The companies that create these GM plants have not been shy about trying to protect their patents. More than a decade ago, Monsanto sued Percy Schmeiser for growing “Roundup Ready” in his fields without paying Monsanto’s technology use fee. One problem: Schmeiser had never used “Roundup Ready” and didn’t even want it there.
At the time, he argued the plants must have contaminated his field from a nearby farm. “They argued in court it couldn’t have blown in, because the seeds would only blow a few feet,” he said. (The case ended in a “draw” with the Canadian supreme court finding Monsanto’s patent valid for Schmeiser’s “volunteers,” though Schmeiser was not forced to pay anything to the agribusiness company.)
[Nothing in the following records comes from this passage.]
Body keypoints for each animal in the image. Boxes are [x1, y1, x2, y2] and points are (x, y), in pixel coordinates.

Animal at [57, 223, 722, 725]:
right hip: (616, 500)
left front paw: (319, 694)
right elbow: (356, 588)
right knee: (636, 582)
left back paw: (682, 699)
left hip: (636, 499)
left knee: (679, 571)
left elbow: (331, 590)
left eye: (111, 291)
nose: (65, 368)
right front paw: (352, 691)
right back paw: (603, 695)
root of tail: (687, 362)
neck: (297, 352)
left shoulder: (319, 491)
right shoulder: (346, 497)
The new study seems to cast further doubt on Monsanto’s claims, though Schmeiser, nearly 80, who now spends his time speaking and trying to raise awareness of GM crops, says he’s done with lawsuits.
Sagers said her concern with detecting so much transgenic canola is the effect it could have on the native ecosystem. Ten years ago, she said, agricultural, non-GM crops hybridizing with native species was a concern. Now, “we’re pretty certain that what we stick into a crop is going to get out there somehow.”
Schmeiser added: “Once you introduce a new lifeform, there’s no calling it back,” he said. “It’s over.”